The post-WWII boom in packaged convenience food has brought us a great many things. Some of those things are still with us – like the frozen pizza. Others came to our local supermarkets with a blast of fanfare, only to fade away into obscurity. We recently looked at one of the second kind – Pillsbury’s Space Food Sticks. Today we revisit the topic with another from my suburban childhood: Shake-A-Puddin’!
OK, who remembers Shake-A-Puddin’? Have I finally found a topic so obscure that there is not even a Wikipedia page on it? Possibly. Actually, the whole history of easy pudding mixes is pretty obscure too, so a little backfilling (which is not the same thing as pie filling) is necessary. And no, I am not going to start at the beginning of pudding because that is a complex morass of all kinds of foods, both appetizing and otherwise. For anyone looking for a blogging topic, have at it.

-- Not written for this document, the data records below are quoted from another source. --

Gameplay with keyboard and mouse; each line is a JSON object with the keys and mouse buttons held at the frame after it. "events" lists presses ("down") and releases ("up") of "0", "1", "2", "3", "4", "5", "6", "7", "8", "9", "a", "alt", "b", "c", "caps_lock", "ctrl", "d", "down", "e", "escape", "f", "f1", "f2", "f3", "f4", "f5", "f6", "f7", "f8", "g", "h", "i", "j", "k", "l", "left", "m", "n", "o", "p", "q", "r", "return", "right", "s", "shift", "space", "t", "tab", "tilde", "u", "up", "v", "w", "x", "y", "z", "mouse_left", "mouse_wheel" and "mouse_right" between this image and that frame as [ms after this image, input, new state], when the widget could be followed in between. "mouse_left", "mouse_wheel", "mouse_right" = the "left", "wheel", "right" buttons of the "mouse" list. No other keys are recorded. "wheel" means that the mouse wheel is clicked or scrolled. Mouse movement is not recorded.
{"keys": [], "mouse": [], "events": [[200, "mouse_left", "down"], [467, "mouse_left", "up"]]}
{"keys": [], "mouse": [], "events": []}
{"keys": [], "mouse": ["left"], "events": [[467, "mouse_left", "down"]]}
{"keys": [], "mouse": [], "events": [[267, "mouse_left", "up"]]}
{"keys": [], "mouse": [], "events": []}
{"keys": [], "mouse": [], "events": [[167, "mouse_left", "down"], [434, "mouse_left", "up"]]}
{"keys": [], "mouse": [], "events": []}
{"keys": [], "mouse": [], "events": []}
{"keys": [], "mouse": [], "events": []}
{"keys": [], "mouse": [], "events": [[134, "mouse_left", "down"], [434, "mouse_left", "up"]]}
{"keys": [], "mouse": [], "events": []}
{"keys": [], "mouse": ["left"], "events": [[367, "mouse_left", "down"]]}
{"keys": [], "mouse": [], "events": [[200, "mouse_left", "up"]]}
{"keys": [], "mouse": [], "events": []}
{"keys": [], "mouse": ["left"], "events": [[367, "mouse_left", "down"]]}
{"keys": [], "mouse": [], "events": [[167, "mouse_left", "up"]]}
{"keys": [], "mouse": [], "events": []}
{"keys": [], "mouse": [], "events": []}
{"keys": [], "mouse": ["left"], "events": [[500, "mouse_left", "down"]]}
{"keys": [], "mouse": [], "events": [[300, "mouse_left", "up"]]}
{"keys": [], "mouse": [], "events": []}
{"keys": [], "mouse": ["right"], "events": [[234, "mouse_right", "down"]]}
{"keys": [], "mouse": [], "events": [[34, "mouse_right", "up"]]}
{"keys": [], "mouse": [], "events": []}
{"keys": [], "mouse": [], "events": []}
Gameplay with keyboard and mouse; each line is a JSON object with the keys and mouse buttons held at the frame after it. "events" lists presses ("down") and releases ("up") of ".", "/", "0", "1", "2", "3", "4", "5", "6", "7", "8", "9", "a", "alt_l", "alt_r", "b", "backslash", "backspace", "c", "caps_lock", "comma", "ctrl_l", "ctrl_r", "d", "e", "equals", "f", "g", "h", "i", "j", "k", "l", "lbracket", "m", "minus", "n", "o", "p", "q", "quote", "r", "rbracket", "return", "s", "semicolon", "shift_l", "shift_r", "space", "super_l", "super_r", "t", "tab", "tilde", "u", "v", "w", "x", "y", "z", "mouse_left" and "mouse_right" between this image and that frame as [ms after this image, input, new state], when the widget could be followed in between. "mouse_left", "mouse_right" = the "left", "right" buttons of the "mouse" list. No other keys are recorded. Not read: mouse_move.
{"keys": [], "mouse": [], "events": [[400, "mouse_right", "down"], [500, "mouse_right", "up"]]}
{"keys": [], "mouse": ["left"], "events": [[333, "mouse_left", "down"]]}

It appears that the first boxed pudding mix was introduced in the U.S. by My-T-Fine in 1918. This type of instant-ish pudding was made possible by the miracle of cornstarch which was a substitute for the eggs that would normally be necessary to thicken the dessert. I say instant-ish because these early versions still required adding milk and cooking atop the stove before chilling caused them to set into a pudding. That brand still exists today, under the umbrella of the Jel Sert Company.
General Foods (Jell-O) and Royal Foods followed with their own pudding mixes, mixes that were staples in American pantries by the 1930s. The Jell-O version was even sold as an ice cream powder at first. Modern versions of these “cook-n-serve” puddings are still available in a limited number of flavors, and the experience gained in my youth tells me that they still offer a taste and texture that is superior to the “true” instant puddings that came later.
Later, as in 1949 when the American Maize-Products Company introduced its new Amazo brand of instant pudding that required no cooking at all. It appears that Royal and Jell-O (and others) were into that market by the early 1950s, which seemed to be the state of the (pudding) art by the early 1960s. But America and the big food companies being what they are, surely instant pudding could be taken to another level.
The problem was this: How do you improve on a process that involves Mom mixing a box of powder into a bowl of cold milk to get dessert for the kids? The answer that the folks at Royal hit upon was to eliminate the middle man. Or in this case, the middle-Mom.
Jell-O seems to have hit on the idea of selling a big shaker to replace Mom and the mixing bowl. Pudding powder, milk, a shaker and some kids were all you needed. Jell-O called it Shake A Pudding, as shown in this ad.
Royal elbowed its way to the title of Pudding Innovation King (something I just made up) when it hatched the fabulous idea that would let kids make their own pudding from a kit. All that was needed was to pour the single-serving pouch of instant pudding powder into one of four included shaker cups, add some cold
milk water, then attach the tightly-sealed lid and start shaking. Or maybe we should say “shakin'” because the product was not called “Shake-A-Pudding” but “Shake-A-Puddin'”. Even the spoons were included.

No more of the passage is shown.